Women Weaving Web at the Lagos Social Media Week



I waved my hand as I saw Busayo Obisakin seated amongst the audience while waiting for other panelists at the Social Media Week event going on at the Sheraton Hotel in Lekki Lagos. Busayo saw my hand, waved and smiled back, we have never met in person except online and we have been great sisters since 2009. Meeting her was like meeting a sister we live together, she was not a stranger, hugging her was not strange at all, surprisingly, we continued our discussion where we stopped the previous meet up through e mal conversation.



We represented World pulse; our online community, at the event. It bought back the reminiscence of old memories, the journey on this online platform in the last five years. It is inspiring, meeting a close sister for the first time in life and walking together, clapping, hugging smiling and chatting with no hold barred. No fear, no strange or ill feeling, just emitting love, World pulse sister love.



As we were ushered into the high table with other panelists who are fellow women internet gurus, we were all smiled because we were armed with good stories about our presence and progress in World pulse. The programme anchor began with the question of internet safety and my take is simple; "the web is a reflection of the world" who and what we are online is who and what we are offline; no matter how successfully pretentious we can become when others are watching.



Women are unsafe in the real world, which is why they are unsafe in the virtual world, because the people we meet online are the same people that other women interact in the real day to day affair. The web shows the world, the world. That is why if we substitute the world with cyber in the following phrases, it will give us the same meaning, no arguments whatsoever; cyber bulling and street bullying, school bullying, cyber crime and world crime, street crimes, cyber insecurity and world insecurity, cyber killing and street killings, the way some women are disrespected and bullied online, is also the same way that some women disrespected and bullied offline. Some women are being violated online so also are women violated offline; on the streets of Kabul, Delhi, Lahore, Lagos etc.



Women love safe surfing, internet has reduced the world to a global community. Women want peace at home and peace online because online is a home to most bloggers, and surfers, some women transact business online while others use the internet to showcase their talents and ideas. Who does not want peace of mind, respect and safety where she is earning her livelihood? The web is the world of some women. We all love a world without war. War of words is as dangerous as the war of bomb and bullets, that is why cyber death and war death make no difference, death is death. It must be avoided and women must be protected.



The web will become safe for women when the world is safe for women. When will the world be safe for women?



So long as we do not have a readymade answer for the aforementioned question, we will continue to seek avenue to make the web a safer place for women through policies and empowerment programmes for women internet users amongst several suggestions for women’s safety online. The bottom line is that we must not stop talking, agitating, educating and raising the safety issue for the relevant stakeholders to act on behalf of women.
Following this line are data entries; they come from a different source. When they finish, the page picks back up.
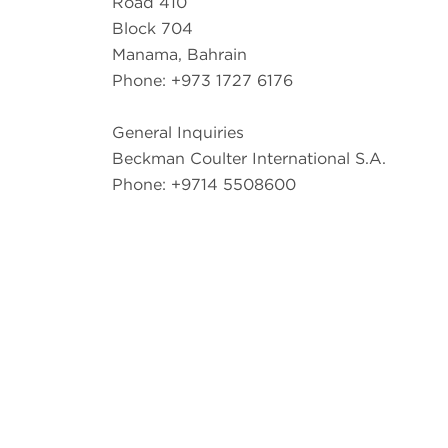
Road 410
Block 704
Manama, Bahrain
Phone: +973 1727 6176
General Inquiries
Beckman Coulter International S.A.
Phone: +9714 5508600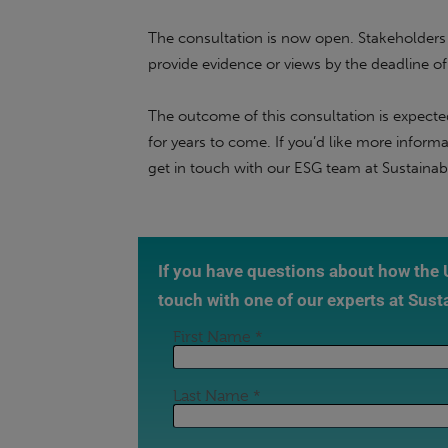
The consultation is now open. Stakeholder
provide evidence or views by the deadline o
The outcome of this consultation is expected
for years to come. If you’d like more infor
get in touch with our ESG team at Sustainabl
If you have questions about how the
touch with one of our experts at Sust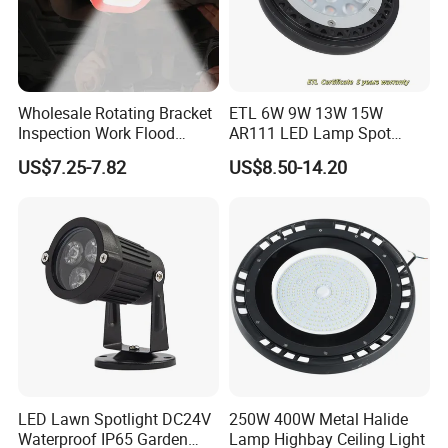
Wholesale Rotating Bracket
ETL 6W 9W 13W 15W
Inspection Work Flood
AR111 LED Lamp Spot
Lamp Outdoor Car
Light Bulb PAR36 G53 Base
US$7.25-7.82
US$8.50-14.20
Emergency Repairing
2700K 3000K 4000K
Rechargeable Work LED
Landscape Light
Lamp Mini Portable COB
Spotlight
LED Lawn Spotlight DC24V
250W 400W Metal Halide
Waterproof IP65 Garden
Lamp Highbay Ceiling Light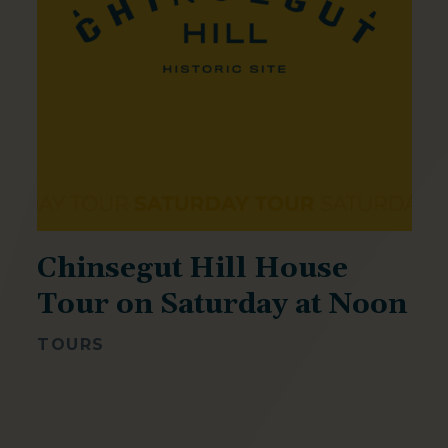
Chinsegut Hill House
Tour on Saturday at Noon
TOURS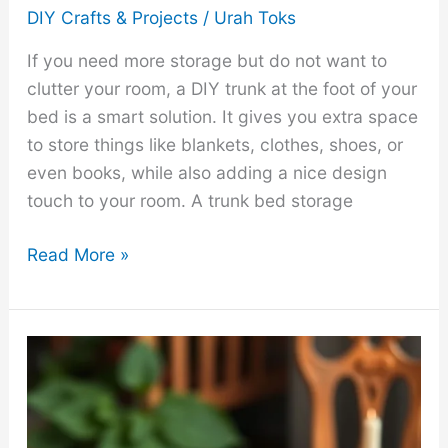
DIY Crafts & Projects
/
Urah Toks
If you need more storage but do not want to
clutter your room, a DIY trunk at the foot of your
bed is a smart solution. It gives you extra space
to store things like blankets, clothes, shoes, or
even books, while also adding a nice design
touch to your room. A trunk bed storage
How
Read More »
to
Make
a
DIY
Trunk
Bed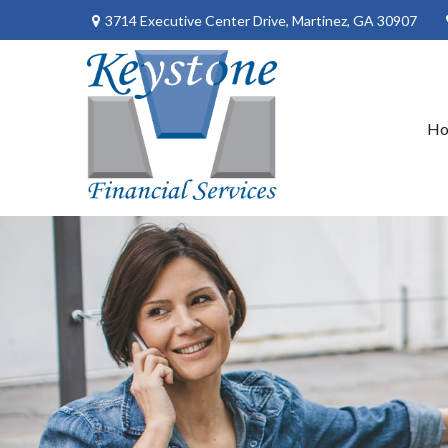
3714 Executive Center Drive,
Martinez,
GA
30907
H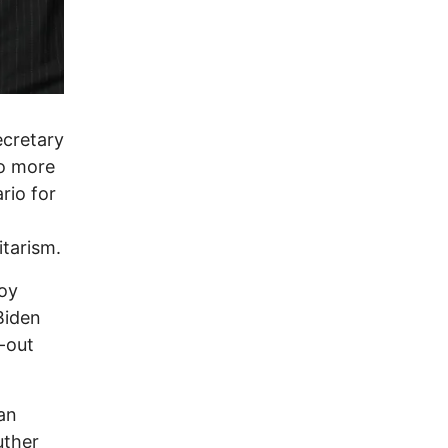
ecretary
do more
rio for
tarism.
noy
Biden
l-out
an
uther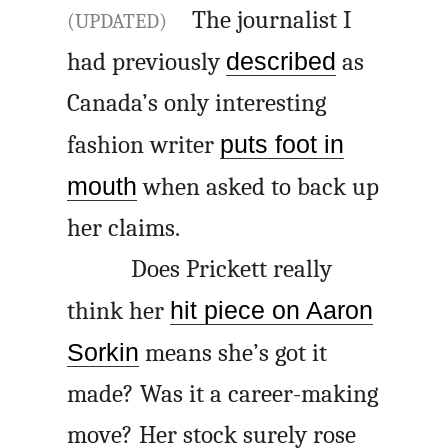
The journalist I
(UPDATED)
had previously
described
as
Canada’s only interesting
fashion writer
puts foot in
mouth
when asked to back up
her claims.
Does Prickett really
think her
hit piece on Aaron
Sorkin
means she’s got it
made? Was it a career-making
move? Her stock surely rose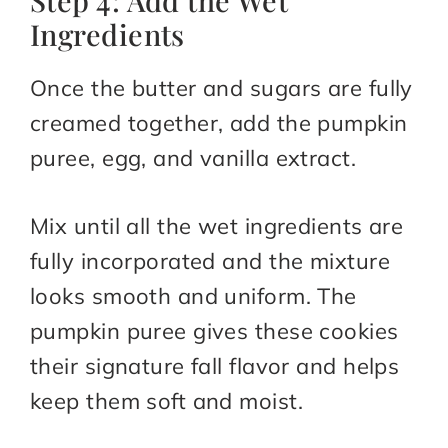
Step 4: Add the Wet
Ingredients
Once the butter and sugars are fully
creamed together, add the pumpkin
puree, egg, and vanilla extract.
Mix until all the wet ingredients are
fully incorporated and the mixture
looks smooth and uniform. The
pumpkin puree gives these cookies
their signature fall flavor and helps
keep them soft and moist.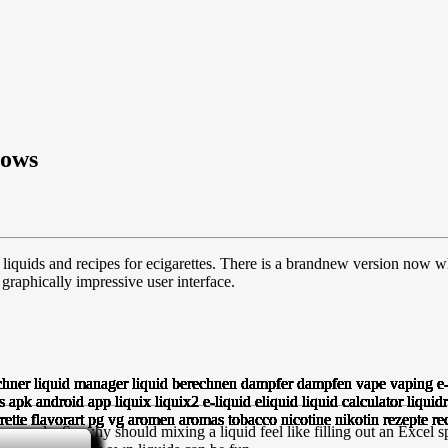
dows
liquids and recipes for ecigarettes. There is a brandnew version now w
raphically impressive user interface.
people. So why should mixing a liquid feel like filling out an Excel sp
GHTFORWARD.
SPIRATION!
AS COSTS.
QUIDS.
ROPS.
AYED.
PP.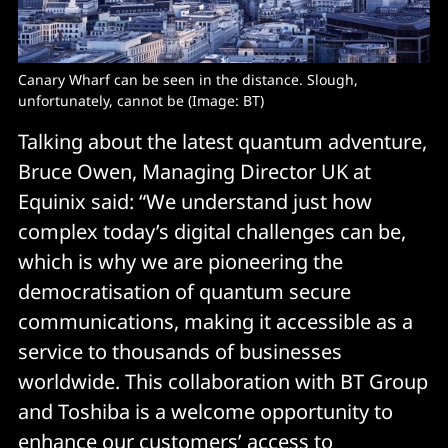
Canary Wharf can be seen in the distance. Slough, 
unfortunately, cannot be (Image: BT)
Talking about the latest quantum adventure,
Bruce Owen, Managing Director UK at
Equinix said: “We understand just how
complex today’s digital challenges can be,
which is why we are pioneering the
democratisation of quantum secure
communications, making it accessible as a
service to thousands of businesses
worldwide. This collaboration with BT Group
and Toshiba is a welcome opportunity to
enhance our customers’ access to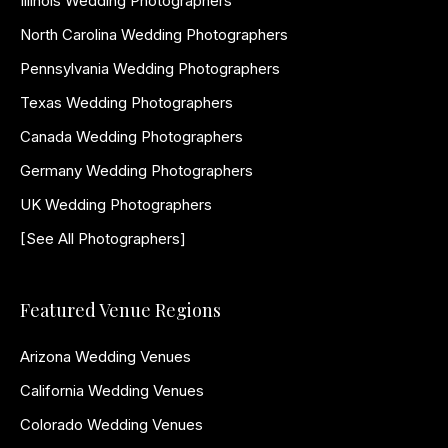
Illinois Wedding Photographers
North Carolina Wedding Photographers
Pennsylvania Wedding Photographers
Texas Wedding Photographers
Canada Wedding Photographers
Germany Wedding Photographers
UK Wedding Photographers
[See All Photographers]
Featured Venue Regions
Arizona Wedding Venues
California Wedding Venues
Colorado Wedding Venues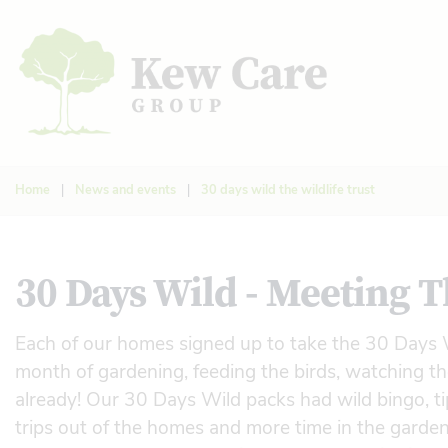
Home
|
News and events
|
30 days wild the wildlife trust
30 Days Wild - Meeting T
Each of our homes signed up to take the 30 Days W
month of gardening, feeding the birds, watching th
already! Our 30 Days Wild packs had wild bingo, tip
trips out of the homes and more time in the garden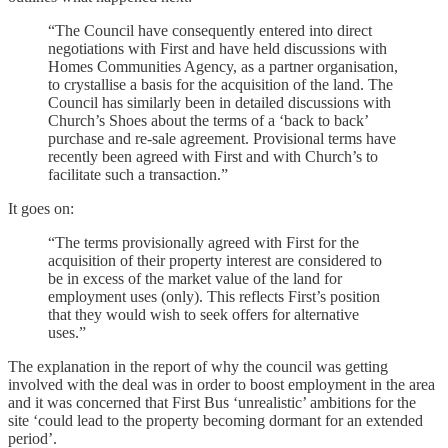
“The Council have consequently entered into direct
negotiations with First and have held discussions with
Homes Communities Agency, as a partner organisation,
to crystallise a basis for the acquisition of the land. The
Council has similarly been in detailed discussions with
Church’s Shoes about the terms of a ‘back to back’
purchase and re-sale agreement. Provisional terms have
recently been agreed with First and with Church’s to
facilitate such a transaction.”
It goes on:
“The terms provisionally agreed with First for the
acquisition of their property interest are considered to
be in excess of the market value of the land for
employment uses (only). This reflects First’s position
that they would wish to seek offers for alternative
uses.”
The explanation in the report of why the council was getting
involved with the deal was in order to boost employment in the area
and it was concerned that First Bus ‘unrealistic’ ambitions for the
site ‘could lead to the property becoming dormant for an extended
period’.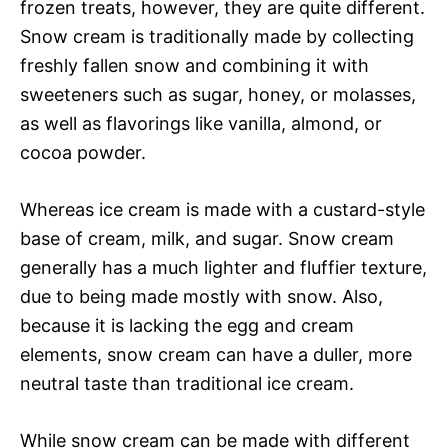
frozen treats, however, they are quite different.
Snow cream is traditionally made by collecting
freshly fallen snow and combining it with
sweeteners such as sugar, honey, or molasses,
as well as flavorings like vanilla, almond, or
cocoa powder.
Whereas ice cream is made with a custard-style
base of cream, milk, and sugar. Snow cream
generally has a much lighter and fluffier texture,
due to being made mostly with snow. Also,
because it is lacking the egg and cream
elements, snow cream can have a duller, more
neutral taste than traditional ice cream.
While snow cream can be made with different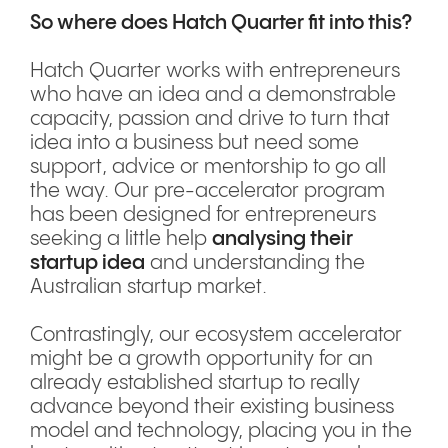
So where does Hatch Quarter fit into this?
Hatch Quarter works with entrepreneurs
who have an idea and a demonstrable
capacity, passion and drive to turn that
idea into a business but need some
support, advice or mentorship to go all
the way. Our pre-accelerator program
has been designed for entrepreneurs
seeking a little help
analysing their
startup idea
and understanding the
Australian startup market.
Contrastingly, our ecosystem accelerator
might be a growth opportunity for an
already established startup to really
advance beyond their existing business
model and technology, placing you in the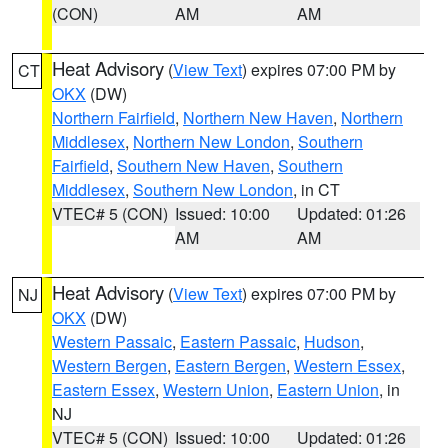
(CON)
AM
AM
Heat Advisory
(
View Text
) expires 07:00 PM by
CT
OKX
(DW)
Northern Fairfield
,
Northern New Haven
,
Northern
Middlesex
,
Northern New London
,
Southern
Fairfield
,
Southern New Haven
,
Southern
Middlesex
,
Southern New London
, in CT
VTEC# 5 (CON)
Issued: 10:00
Updated: 01:26
AM
AM
Heat Advisory
(
View Text
) expires 07:00 PM by
NJ
OKX
(DW)
Western Passaic
,
Eastern Passaic
,
Hudson
,
Western Bergen
,
Eastern Bergen
,
Western Essex
,
Eastern Essex
,
Western Union
,
Eastern Union
, in
NJ
VTEC# 5 (CON)
Issued: 10:00
Updated: 01:26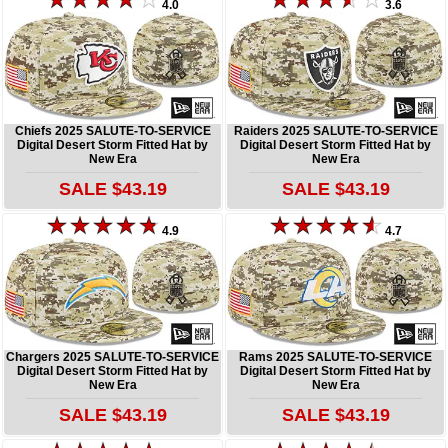
4.0
3.6
Chiefs 2025 SALUTE-TO-SERVICE
Raiders 2025 SALUTE-TO-SERVICE
Digital Desert Storm Fitted Hat by
Digital Desert Storm Fitted Hat by
New Era
New Era
SALE $43.19
SALE $43.19
4.9
4.7
Chargers 2025 SALUTE-TO-SERVICE
Rams 2025 SALUTE-TO-SERVICE
Digital Desert Storm Fitted Hat by
Digital Desert Storm Fitted Hat by
New Era
New Era
SALE $43.19
SALE $43.19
My personal journey in, on and through WorldPulse earned me a thunderous clap, the password that was supposed to be a secret code was not applicable to me 6 years ago. Whenever I enter a public cyber café, I will have to write my password for the café official to help me to check my e-mail; I do not know how to use a computer or an internet device 6 years ago. I was a market woman trading in fairly used products. As far as I was concerned, facebook was a nonsensical site for jobless people. why will I be on facebook when I sell used spoons, pots and pans at Westminster, Apapa road, Lagos?



When I joined World Pulse, I could only type with a finger; my index finger. I could type two or three pages with this finger, its always as if I was having a fight with the keyboard, punching on it as if my hens were punching their daily maize meal.



Nowadays, my story has changed.



World Pulse brought out the genius in me, this is what I wish for every “WOMAN WITHOUT WEB” especially those women who are willing to make a drastic change from the root. My password is so protected that it is written in Owo dialect, my tribal dialect, it is even the name of the king that ruled in in Owo in 1701.



My typing speed can only be compared to that of a confidential secretary, I do not have to look at any keyboard before I could type anything on my laptop, a cyber scammer cannot compete with me anymore, I have a faster speed.



Lastly, the event hall was filled with deafening ovation when I introduced my 77 years old aunt who just finished her 6 months Diploma in Computer training in last month in Bedford, UK. In addition, I made my clarion call to men who are present amongst the audience and online listeners that “ the world should wake up and accept the fact that this world is our world, therefore, nobody is leaving this world for another person, it is not any man’s world, the world is for all of us; online or offline, we should get used to the presence of one another and to the presence of each other, either online and offline. The world we live in today, is no longer a man’s world, its everyone’s world and the online community is everyone’s web; we must work together to create the world and web we want for peaceful coexistence.